Cases of suspected WNV should be referred to the State Veterinarian. West Nile virus infections can be documented through demonstration of a rising antibody titer in paired serum samples (tested in the same assay at the same time) or by culture of the virus. Virus neutralization assays can be used in birds and is necessary to determine if antibodies detected by ELISA are specific for WNV and not cross-reactive antibodies generated against a related flavivirus. Because of the human health risk, virus isolation should be performed only in laboratories with biosafety level 3 facilities. Isolation of the virus from blood is most successful during the first few days of infection. Polymerase chain reaction (PCR) based assays have been developed and are useful for detecting target segments of WN viral nucleic acid in clinical samples.


As is the case for most viral infections, there are no specific treatments for WNV. The clinical changes in birds associated with WNV infections can also be caused by bacteria, fungi, toxins, cancers or viruses other than WNV. Following appropriate diagnostic testing, an avian veterinarian may use antibiotics, immunostimulants, supportive nutrition and anticonvulsants (in birds with seizures).

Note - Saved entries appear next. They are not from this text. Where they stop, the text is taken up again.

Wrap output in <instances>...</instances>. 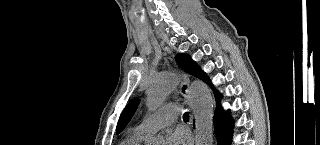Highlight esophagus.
<instances>
[{"mask_svg": "<svg viewBox=\"0 0 320 145\" xmlns=\"http://www.w3.org/2000/svg\"><path fill=\"white\" fill-rule=\"evenodd\" d=\"M189 83H190L189 78L186 76H183L180 84V93L186 97L189 93Z\"/></svg>", "mask_w": 320, "mask_h": 145, "instance_id": "esophagus-1", "label": "esophagus"}]
</instances>
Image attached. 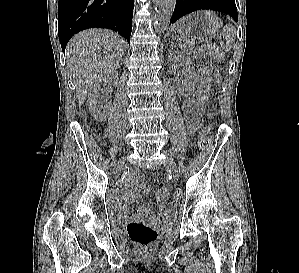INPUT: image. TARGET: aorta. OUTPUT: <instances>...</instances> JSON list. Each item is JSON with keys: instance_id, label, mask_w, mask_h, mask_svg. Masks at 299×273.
I'll list each match as a JSON object with an SVG mask.
<instances>
[{"instance_id": "762f6f07", "label": "aorta", "mask_w": 299, "mask_h": 273, "mask_svg": "<svg viewBox=\"0 0 299 273\" xmlns=\"http://www.w3.org/2000/svg\"><path fill=\"white\" fill-rule=\"evenodd\" d=\"M175 4L176 0H157L155 20L159 32H164L168 28Z\"/></svg>"}]
</instances>
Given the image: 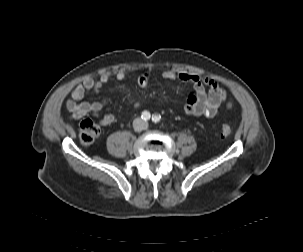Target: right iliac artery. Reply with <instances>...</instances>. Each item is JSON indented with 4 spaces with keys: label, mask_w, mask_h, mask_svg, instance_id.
I'll list each match as a JSON object with an SVG mask.
<instances>
[{
    "label": "right iliac artery",
    "mask_w": 303,
    "mask_h": 252,
    "mask_svg": "<svg viewBox=\"0 0 303 252\" xmlns=\"http://www.w3.org/2000/svg\"><path fill=\"white\" fill-rule=\"evenodd\" d=\"M150 117H151V115H150V113H149L148 111L142 112L141 118H142L144 121L149 120Z\"/></svg>",
    "instance_id": "1"
}]
</instances>
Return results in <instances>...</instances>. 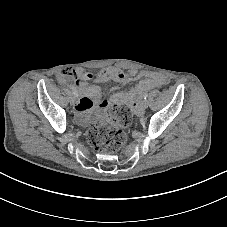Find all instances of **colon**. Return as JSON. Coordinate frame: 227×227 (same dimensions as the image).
<instances>
[{
  "label": "colon",
  "mask_w": 227,
  "mask_h": 227,
  "mask_svg": "<svg viewBox=\"0 0 227 227\" xmlns=\"http://www.w3.org/2000/svg\"><path fill=\"white\" fill-rule=\"evenodd\" d=\"M64 79H74L77 72L72 67L63 69L61 73ZM130 122V111L119 109L113 117L106 118L94 124L87 133L88 142L98 152L112 154L116 152L126 141L125 127Z\"/></svg>",
  "instance_id": "5ec220e1"
}]
</instances>
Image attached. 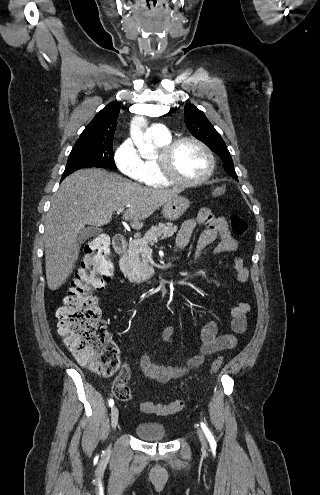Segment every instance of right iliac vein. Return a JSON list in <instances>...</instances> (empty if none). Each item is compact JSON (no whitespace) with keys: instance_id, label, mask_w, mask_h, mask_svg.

Currently, WNV infections in birds can only be prevented by stopping an infected or contaminated mosquito from feeding on susceptible birds, humans or horses. Mosquitoes develop in standing water and removing any vesicles for water to accumulate around the home, barn or aviary may help decrease mosquito populations. Bats, some birds and many species of wasp consume large quantities of flying insects, including mosquitoes, and neighborhood programs to increase these mosquitoe predators should be encouraged. Spraying of pesticides can be used in local areas to decrease mosquito populations but the advantage of reduced concentrations of mosquitoes must be weighed against any environmental or health risk associated with pesticide exposure. When mosquito populations increase, avoid being out-of-doors in the early morning or evening when mosquitoes are most active. Companion birds maintained indoors should be at minimal risk of developing WNV associated problems.